The Society prohibits conduct that constitutes or could lead or contribute to
sexual harassment. Examples of such conduct include, but are not limited to:
• unwelcome sexual flirtations, advances or propositions;
Most of us view a question as a good way to get an answer, such as whether someone would like to go out with us. But if the answer is no, that’s an “unwelcome…proposition.” Can’t have that. It might be too awkward to endure, and LAS lawyers certainly aren’t tough enough to just say no.
But this isn’t just about one’s colleagues, the fellow lawyers of the Legal Aid Society, as the hurt and trauma one might endure from discrimination and harassment can come from anywhere. So anywhere it is:
This policy is for the benefit of and applies to all employees and applicants for employment, regardless of whether the prohibited conduct is engaged in by fellow employees, supervisors, managers, or someone not directly connected with the Society (e.g., a client, judge, opposing counsel, co-counsel, volunteer, or outside vendor).
Apparently, the LAS policy dictates the words and actions of not only its own people, but judges and opposing counsel. How, exactly, it plans to discipline judges and prosecutors for not using a LAS lawyer’s preferred pronoun is hard to imagine, and as for co-counsel, chances are poor that they will find their dictating prohibited conduct to aid in cooperation for their clients’ benefit.

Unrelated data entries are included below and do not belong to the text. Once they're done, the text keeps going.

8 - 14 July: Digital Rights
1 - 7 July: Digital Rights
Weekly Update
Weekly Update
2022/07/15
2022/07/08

And yes, the clients. They’re in there. Apparently, no LAS lawyer need suffer a client who doesn’t respect their deepest and most delicate feelings. It’s unclear what this means, whether LAS will refuse to defend the rapist, the guy in the holding cell who calls a he a she? If racial slurs upset them, they’re not going to like going to the pens where the language tends to be a bit rougher than in gender studies class.
Criminal defense is a tough business. The lawyers who practice it tend to be tough lawyers, as anybody who isn’t can’t bear the pressure, the demands of the courtroom or the clients who, ahem, are often criminals. These were the types of lawyers who worked for Legal Aid, tough lawyers. Anyone who wasn’t tough enough found out soon enough that they weren’t a good fit for the trenches.
Now, LAS appears to demand that the trenches change to meet the most sensitive feel of their most fragile teacup. No LAS lawyer should have to endure some hard-ass defendant remarking about their buttocks or their career choice working for Lemonade. There will be tears. There will be sadness. There will be clients who just don’t deserve the representation of a LAS lawyer.
Perhaps this isn’t really a concern, the nature of new hires at the LAS being limited to those who have already internalized the need to be utterly inoffensive in every conceivable way to every person they meet. Sure, the judges may not play ball, but the lawyer can always run out of the courtroom to a safe space with a kitten to soothe their fevered brow.
But then, these revised policies suggest that LAS is all about the feelings of their lawyers, at the expense of their clients. And isn’t that really what law is all about these days to the deeply passionate anyway?
Note: This hardly exhausts the problems with this new policy, which goes on to deny the accused basic due process in challenging a claim of harassment, even the source of the accusation to avoid the trauma of confrontation. Nor is firing the end of the line, as LAS will go after the “perp” as well. It’s as if no one there has ever heard of the law.